Circusnext also worked as a sort of safe place where we were not alone. The laboratories have been exciting because of the shared experiences and the feeling that we had all the same problems. The variety of thoughts and approaches met in the international context have been nourishing. The first residency in Belgrad, for me, has been magical. The quality of the material I discovered working with Milan Manić that week was incredibly high, and the positive feedback after the public presentation motivated me to go forward. The selection allowed me to meet new people from Serbia, Italy, Portugal, and Germany. I extended my network, and that's the best gift. And receiving its final recognition signifies a lot to me.
You are one of the founders of a new collective structure in Toulouse, La Superette. How has it influenced your way of developing circus?

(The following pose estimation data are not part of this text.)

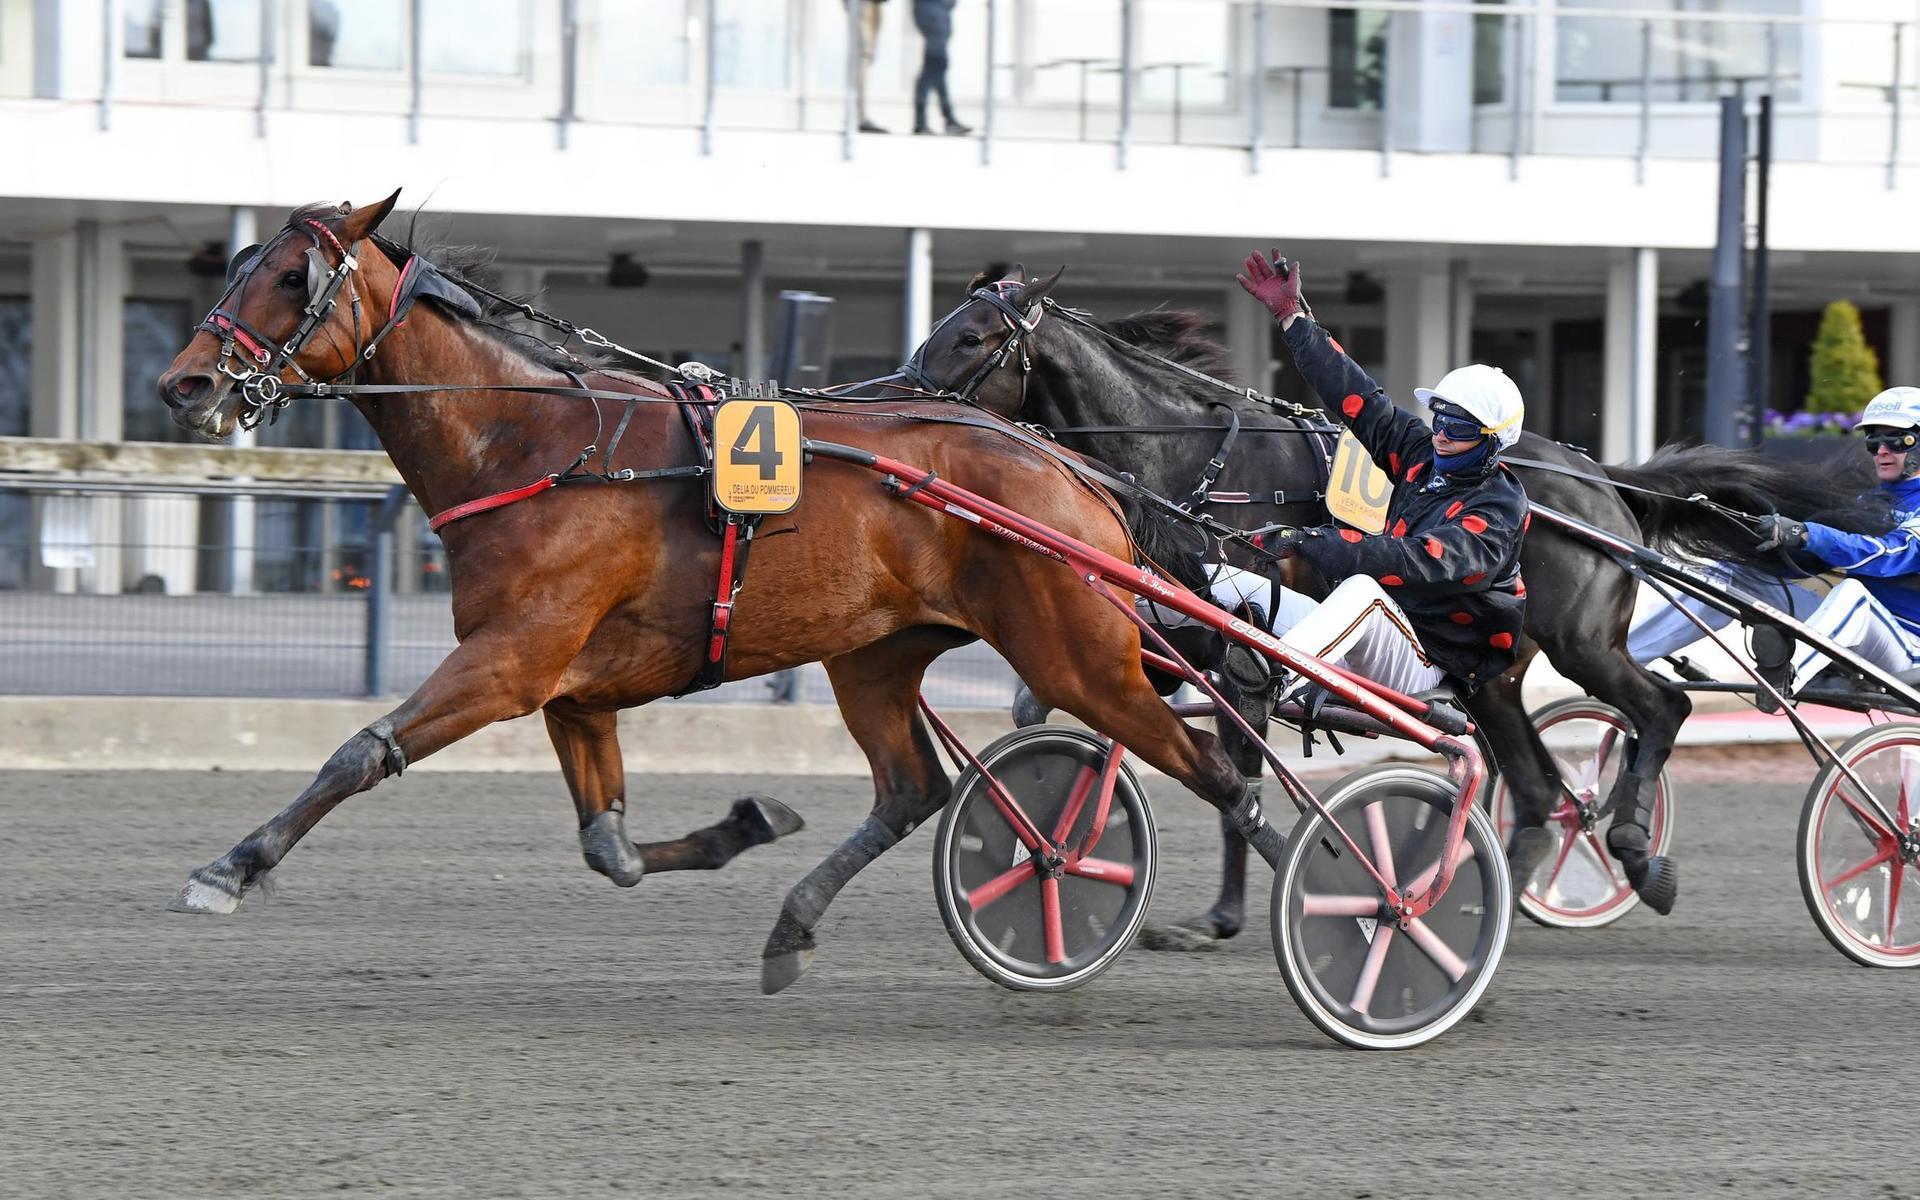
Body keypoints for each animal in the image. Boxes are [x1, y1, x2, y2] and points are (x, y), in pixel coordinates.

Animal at [157, 192, 1282, 990]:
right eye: (237, 263)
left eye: (290, 273)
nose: (184, 384)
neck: (543, 445)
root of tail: (1074, 469)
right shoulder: (575, 687)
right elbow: (609, 848)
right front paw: (748, 821)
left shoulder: (511, 661)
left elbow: (360, 752)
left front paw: (230, 868)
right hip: (876, 654)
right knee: (914, 789)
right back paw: (797, 923)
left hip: (1079, 655)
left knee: (1225, 773)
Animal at [902, 270, 1889, 944]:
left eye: (973, 335)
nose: (901, 388)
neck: (1193, 460)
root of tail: (1599, 479)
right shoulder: (1169, 627)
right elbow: (1068, 703)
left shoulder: (1245, 651)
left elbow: (1235, 779)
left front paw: (1221, 914)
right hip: (1493, 675)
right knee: (1539, 791)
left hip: (1580, 642)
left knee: (1662, 708)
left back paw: (1638, 849)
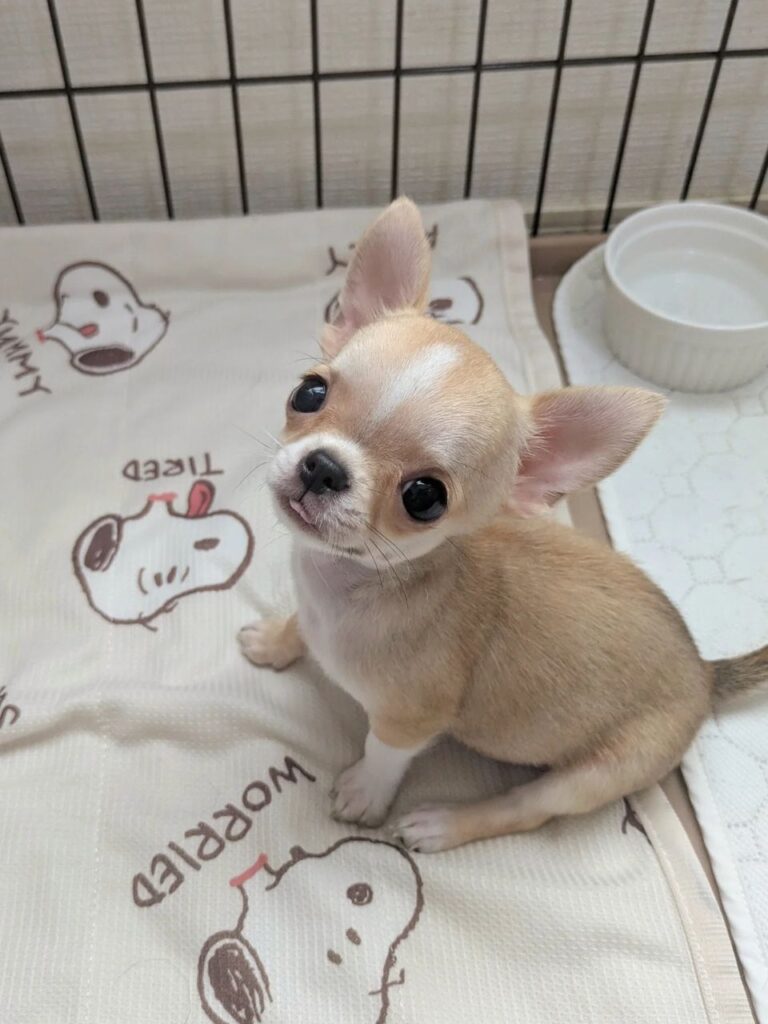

EP: Toulouse sees lots of circus companies sharing a common approach, and the idea was to become stronger by starting a new development structure, capable of uniting all of us under the same values and goals. Even if nationally we have at our disposal a system that supports us, we know the conditions of producing a show are becoming harder everywhere. It is a sort of militant idea. We think the landscape is changing, and we need to be more supportive of each other and stop being so dependent on the system. The structure was founded in 2022 and is becoming a cooperative, resembling more of an enterprise than an association. It is a different way of thinking. We want to design and share a helpful tool for emerging artists interested in developing their projects through collaborative ideas and teamwork. To assist them at the beginning of their career by creating the condition of supporting spontaneous research, simple actions like sharing the same space for residencies.